### Фрагмент страницы
Que triste es la vida, verdad?
В прошлую пятницу, за полдень, стояла я на платформе далёкой подмосковной
станции и дожидалась электрички. Где-то далеко за Каширой чинили
пути, поезда «туда» и «обратно» шли по одной колее, вне расписания,
как Бог на душу положит. Короче, электрички не было, и никто не
знал, когда она будет. Впрочем, ожидающих у-моря-погоды было совсем
немного: бабушка с внучкой, закутанной как капуста, молодая девица,
курившая сигареты одну за другой, трое мужичков раннего пенсионного
возраста, возвращавшихся то ли с охоты, то ли с рыбалки (при очевидном
отсутствии трофеев определить, откуда именно они возвращались,
было невозможно), и, наконец, автор этих строк.
Это был первый по-настоящему холодный день первой половины ноября
– и именно потому, с непривычки, особенно холодный. Ощущение холода,
ветер с редким дождём, тяжёлое серое небо, неопределённость ожидания,
покорное и угрюмое молчание моих товарищей по несчастью – всё
это, вместе взятое, могло бы настроить на более чем тоскливый
лад, но услужливая память подсказала: «Дежа-вю». Ну да, это я
уже видела, или, вернее, ощущала в таком же вот примерно антураже,
но только три года, ровно три года назад. Правда, не здесь, а
в Испании, которую я теперь всё чаще и чаще называю «любезное
моё Отечество». Ну да, разумеется, я уже вспоминала недавно эти
слова: «Отечество есть то, чего ищет душа наша».

### Задание 1
Пожалуйста, перепишите часть отрывка, начиная с «В прошлую пятницу, за» и далее до «автор этих строк.», подставив «старушка» вместо «бабушка».
### Задание 2
Объясните, почему, согласно отрывку, тот день казался особенно холодным.

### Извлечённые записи
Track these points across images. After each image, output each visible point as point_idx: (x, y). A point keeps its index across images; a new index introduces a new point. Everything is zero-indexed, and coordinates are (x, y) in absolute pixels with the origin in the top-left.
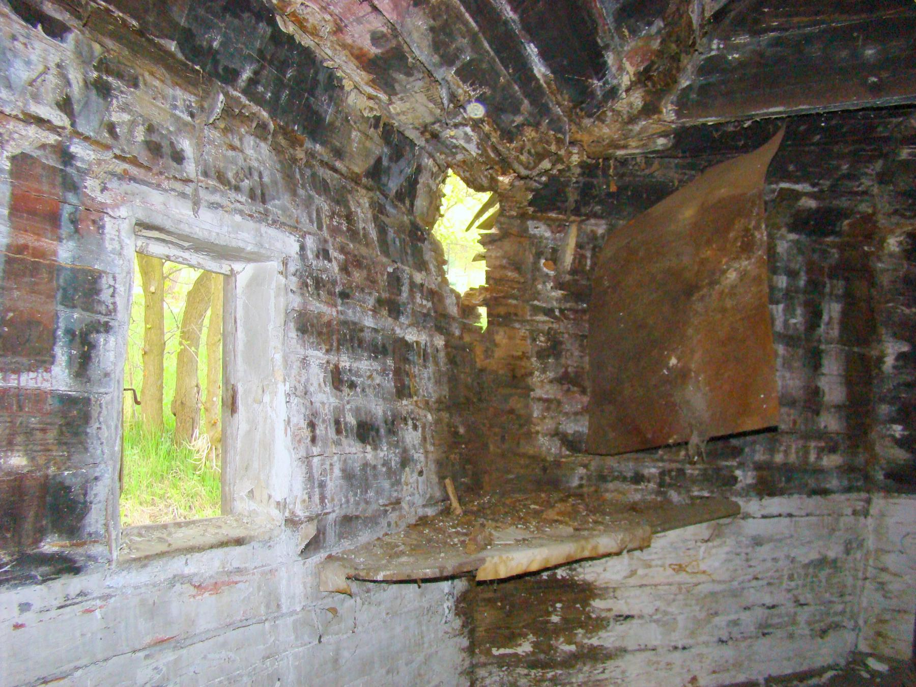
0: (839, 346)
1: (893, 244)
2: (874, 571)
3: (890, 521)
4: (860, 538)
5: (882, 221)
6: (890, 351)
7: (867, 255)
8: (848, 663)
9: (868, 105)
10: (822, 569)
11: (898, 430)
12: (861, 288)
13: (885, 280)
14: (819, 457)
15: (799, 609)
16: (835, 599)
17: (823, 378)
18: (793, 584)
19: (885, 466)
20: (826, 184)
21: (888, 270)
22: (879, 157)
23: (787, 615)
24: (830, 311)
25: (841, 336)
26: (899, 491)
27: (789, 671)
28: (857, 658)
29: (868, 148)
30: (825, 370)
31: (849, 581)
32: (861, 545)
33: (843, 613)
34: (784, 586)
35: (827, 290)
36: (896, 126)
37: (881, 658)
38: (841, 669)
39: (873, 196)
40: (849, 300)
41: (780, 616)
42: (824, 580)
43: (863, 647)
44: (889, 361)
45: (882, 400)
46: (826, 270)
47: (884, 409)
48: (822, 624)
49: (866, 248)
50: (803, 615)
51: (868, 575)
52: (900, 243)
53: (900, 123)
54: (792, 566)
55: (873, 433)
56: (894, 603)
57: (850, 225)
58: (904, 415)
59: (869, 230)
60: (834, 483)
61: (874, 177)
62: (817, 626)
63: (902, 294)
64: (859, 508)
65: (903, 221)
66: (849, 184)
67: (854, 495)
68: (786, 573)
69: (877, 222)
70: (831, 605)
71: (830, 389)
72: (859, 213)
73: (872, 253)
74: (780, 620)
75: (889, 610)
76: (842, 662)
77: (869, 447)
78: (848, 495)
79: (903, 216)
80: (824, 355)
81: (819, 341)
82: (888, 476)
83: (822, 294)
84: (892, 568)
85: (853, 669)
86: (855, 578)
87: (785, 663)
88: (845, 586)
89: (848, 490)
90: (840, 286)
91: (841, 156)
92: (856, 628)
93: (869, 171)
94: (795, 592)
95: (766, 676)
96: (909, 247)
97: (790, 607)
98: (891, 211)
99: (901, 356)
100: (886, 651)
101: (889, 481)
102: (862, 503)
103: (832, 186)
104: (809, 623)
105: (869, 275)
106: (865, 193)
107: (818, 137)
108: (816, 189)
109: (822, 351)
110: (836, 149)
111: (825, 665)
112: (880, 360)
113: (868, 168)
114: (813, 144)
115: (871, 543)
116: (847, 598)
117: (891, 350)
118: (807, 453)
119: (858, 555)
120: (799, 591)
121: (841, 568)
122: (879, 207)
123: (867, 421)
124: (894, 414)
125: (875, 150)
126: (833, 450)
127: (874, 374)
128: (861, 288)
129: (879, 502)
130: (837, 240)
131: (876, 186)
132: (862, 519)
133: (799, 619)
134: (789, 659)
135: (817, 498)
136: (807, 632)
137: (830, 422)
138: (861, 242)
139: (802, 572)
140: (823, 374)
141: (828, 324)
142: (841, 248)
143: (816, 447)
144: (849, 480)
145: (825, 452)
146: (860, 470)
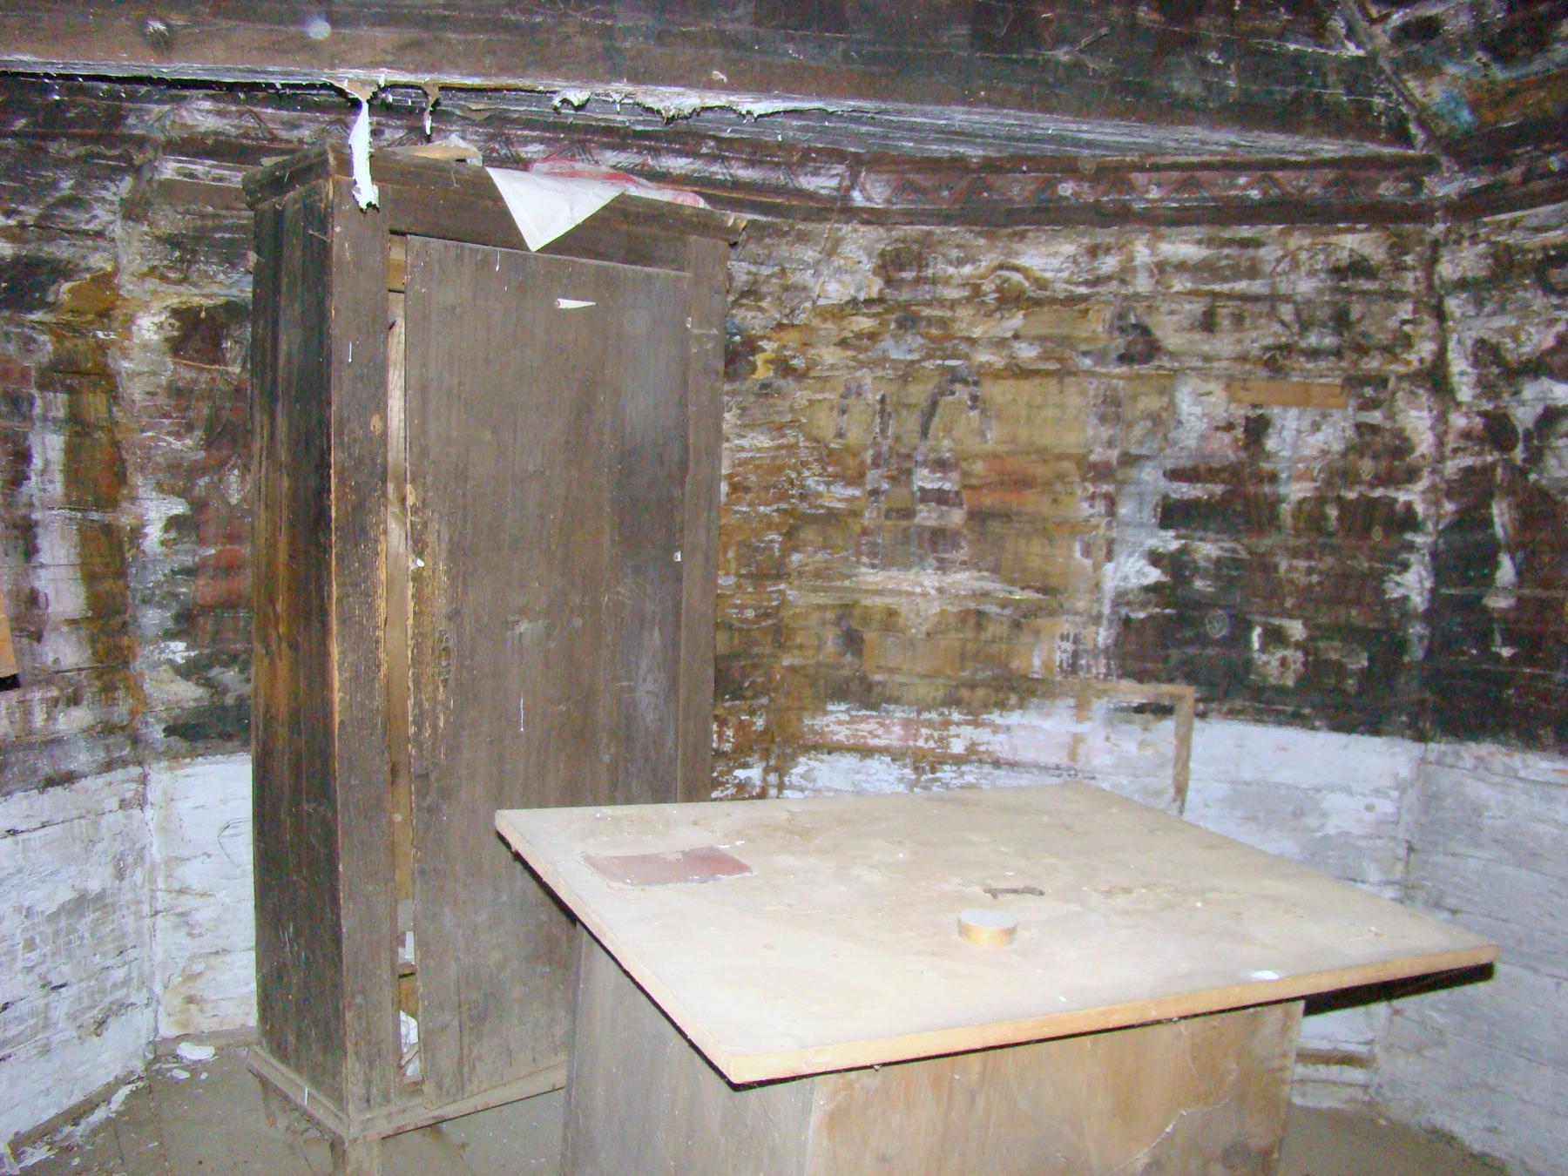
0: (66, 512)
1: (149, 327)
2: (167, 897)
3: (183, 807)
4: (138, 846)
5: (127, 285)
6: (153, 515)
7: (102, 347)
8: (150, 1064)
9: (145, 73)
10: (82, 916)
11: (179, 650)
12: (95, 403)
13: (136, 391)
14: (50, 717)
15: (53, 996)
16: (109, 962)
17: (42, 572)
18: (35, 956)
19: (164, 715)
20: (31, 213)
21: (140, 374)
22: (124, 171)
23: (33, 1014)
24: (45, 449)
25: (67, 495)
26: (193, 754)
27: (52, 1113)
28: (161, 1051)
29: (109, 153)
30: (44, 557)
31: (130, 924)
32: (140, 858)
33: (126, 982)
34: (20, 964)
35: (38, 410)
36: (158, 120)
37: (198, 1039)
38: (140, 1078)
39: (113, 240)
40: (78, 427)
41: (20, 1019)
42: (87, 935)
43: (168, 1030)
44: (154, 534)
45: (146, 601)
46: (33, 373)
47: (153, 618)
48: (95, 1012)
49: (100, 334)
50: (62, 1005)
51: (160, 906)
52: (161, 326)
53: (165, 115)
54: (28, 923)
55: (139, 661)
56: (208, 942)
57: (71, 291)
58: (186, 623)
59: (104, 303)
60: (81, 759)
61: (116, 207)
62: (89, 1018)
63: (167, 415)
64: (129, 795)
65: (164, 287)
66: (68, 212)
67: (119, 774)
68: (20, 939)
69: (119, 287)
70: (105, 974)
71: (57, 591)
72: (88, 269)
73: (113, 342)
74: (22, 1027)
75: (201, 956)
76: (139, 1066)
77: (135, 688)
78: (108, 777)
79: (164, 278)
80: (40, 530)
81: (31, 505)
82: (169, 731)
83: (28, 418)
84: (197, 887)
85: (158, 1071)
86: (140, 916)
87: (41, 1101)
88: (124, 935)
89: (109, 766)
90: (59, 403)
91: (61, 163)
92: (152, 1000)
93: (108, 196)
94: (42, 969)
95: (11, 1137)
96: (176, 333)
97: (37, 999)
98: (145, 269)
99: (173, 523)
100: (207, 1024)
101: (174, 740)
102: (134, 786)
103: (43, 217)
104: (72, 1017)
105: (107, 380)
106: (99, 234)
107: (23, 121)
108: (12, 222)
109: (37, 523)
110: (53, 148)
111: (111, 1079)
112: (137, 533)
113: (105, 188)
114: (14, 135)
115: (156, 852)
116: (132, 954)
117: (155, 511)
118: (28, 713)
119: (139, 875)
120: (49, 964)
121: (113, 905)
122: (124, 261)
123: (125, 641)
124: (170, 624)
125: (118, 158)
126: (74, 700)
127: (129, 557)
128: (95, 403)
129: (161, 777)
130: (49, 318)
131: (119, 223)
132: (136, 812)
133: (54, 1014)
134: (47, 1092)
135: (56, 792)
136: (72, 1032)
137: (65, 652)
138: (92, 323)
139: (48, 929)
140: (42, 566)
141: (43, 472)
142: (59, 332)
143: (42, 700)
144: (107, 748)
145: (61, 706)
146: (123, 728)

### Верный ответ 1
В прошлую пятницу, за полдень, стояла я на платформе далёкой подмосковной
станции и дожидалась электрички. Где-то далеко за Каширой чинили
пути, поезда «туда» и «обратно» шли по одной колее, вне расписания,
как Бог на душу положит. Короче, электрички не было, и никто не
знал, когда она будет. Впрочем, ожидающих у-моря-погоды было совсем
немного: старушка с внучкой, закутанной как капуста, молодая девица,
курившая сигареты одну за другой, трое мужичков раннего пенсионного
возраста, возвращавшихся то ли с охоты, то ли с рыбалки (при очевидном
отсутствии трофеев определить, откуда именно они возвращались,
было невозможно), и, наконец, автор этих строк.

### Верный ответ 2
Это был первый по-настоящему холодный день первой половины ноября. Поэтому с непривычки он ощущался особенно холодным.